Generally you are spending most of your time developing your plans,
researching the market and customers and defining the product. You
may also develop the actual product, or need to raise funding to
accomplish this. “Early Revenue” is when you have a product or
service to sell. It might even not be the “real” product, or may be a
service that gets cash flow going and builds the team and customer
relationship that meet milestones to the “real product”.
“Established” is a company that has customers and a revenue stream,
maybe not any profit, but it is getting real close to REALLY
understanding the market. You can only really understand the market
by being in the market and having constant customer feedback on a real
product. Until that happens everything is theory and what people say
they will do.
I
recently heard that a company interviewed people going into a store
about what they were planning on buying there, and then checked what
they actually bought on the way out. In FACT people did NOT
buy what they said they would 70% of the time. A cold hard reality,
and why investors want to see real customers that are paying cash, not
just saying nice things about your company.
First off let’s start with the initial steps of a Raw Startup. All of
these steps are while you are working out of your home and pulling the
business plan together. You are avoiding expenses like the plague and
trying to get up to speed on your business, product and market. This
is something the entrepreneur must understand fully themselves, and
can not hire people to understand for them.
Step #1 – Idea – This is actually the easy part. Due to the
constant march of technology new opportunities are always emerging.
You must have an idea that will solve a painful problem and do it at
an order of magnitude cheaper, or better, than anything else out
there. This is the “Better, faster, cheaper” approach and in
technology products is generally the way to go. Alternatively a
“paradigm shift” product is much more expensive to launch, as change
takes more time and money. So you need to leap frog the competition
by a wide margin, but in an evolutionary way, not a revolutionary way,
which will require lots of capital probably. The margin must be so
wide that companies have no choice but to listen to you, and try your
product or service. Sounds hard, and it is, but if you can’t say this
about your product, then it will be a difficult and slow process to
get anyone to take the risk of working with a new company. They will
simply wait for the next generation from their current vendors who
will be happy to tell them it is coming soon.
Step #2 – Team - Begin to develop your team with the
correct skill sets that hammers all the major risks, and
there are many, with the right domain experience, the right level
level of experience (solution ideas, lead, manage, or do) AND working
in the right stage company. A VP of Sales who worked at a $1 billion
company does not likely have the skill set needed to be the VP of
Sales at a startup. You probably will not be able to attract someone
like that anyway as there are few that would take that kind of risk
today. Even if you did, as many did in the bubble with easy funding
of $10MM+, they still are not the right person. As a Raw Startup this
team needs to be “virtual” meaning your can get lots of expert help
for short money or none at all. It is unlikely that one individual
can do all that is needed to plan and design a business completely.

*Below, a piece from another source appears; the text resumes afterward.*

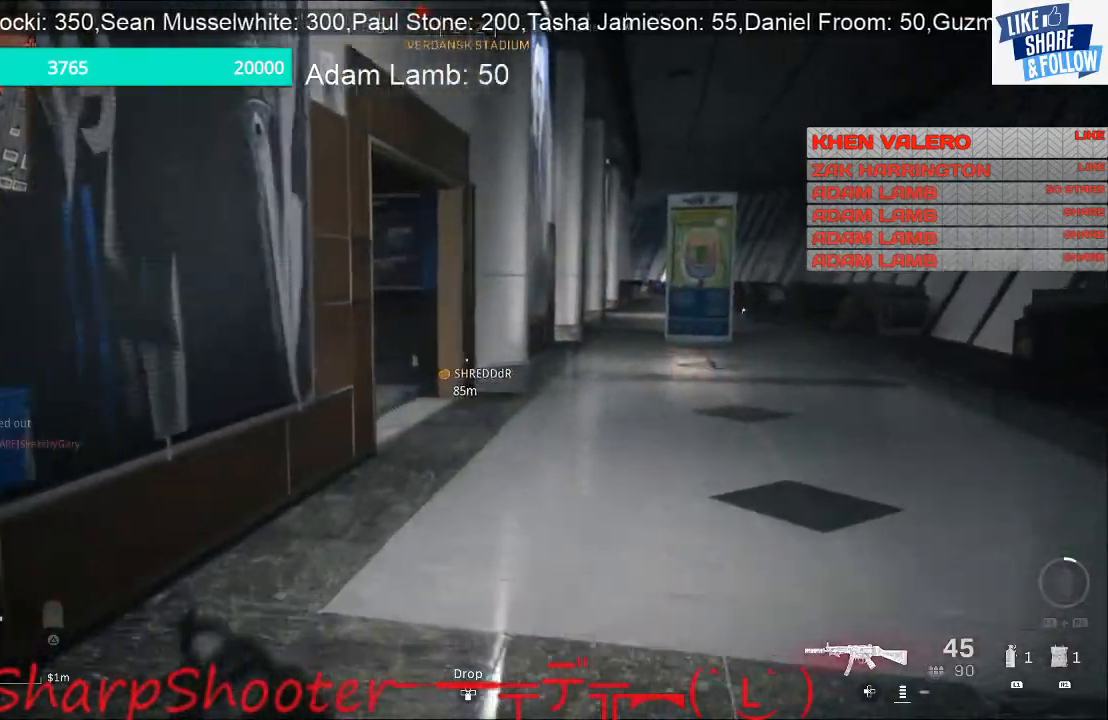
Gameplay with a controller (PlayStation layout); each line is a JSON object with the inputs held at the frame after it (dt_ms = milliseconds from this image to that frame). "events" lists button and stick changes between this image and that frame as [ms after this image, input, new state], when the widget could be followed in between. Not read: L3.
{"dt_ms": 500, "buttons": ["L2"], "left_stick": "up-right", "right_stick": "center", "events": [[33, "L2", "down"]]}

Step #3 – Market Research - Do tremendous amounts of market
research and face-to-face and other interacting with lots of potential
customers. When I say this I mean you the entrepreneur spending two,
three, or even six months on this until you know you have it right.
You can do this while you have no burn rate except your own personal
expenses but as soon as you start hiring other people time has now
become the enemy. The further you can get without hiring full-time
employees the better. C-Level Enterprises is an example of that
because we will actually have twenty different products around June 1st,
but have only two employees and lots of virtual help. This is a
“Service to product flip” a strategy that is great today because it
requires very little capital and yet gets to the point of product
leverage. Essentially service customers are covering your nut while
you are developing your products(s) and you are also getting closer to
your real customer market and learning, also on someone else’s nickel.
Your customers get great value too, because they are getting the
advantage of the product you are building directly or indirectly.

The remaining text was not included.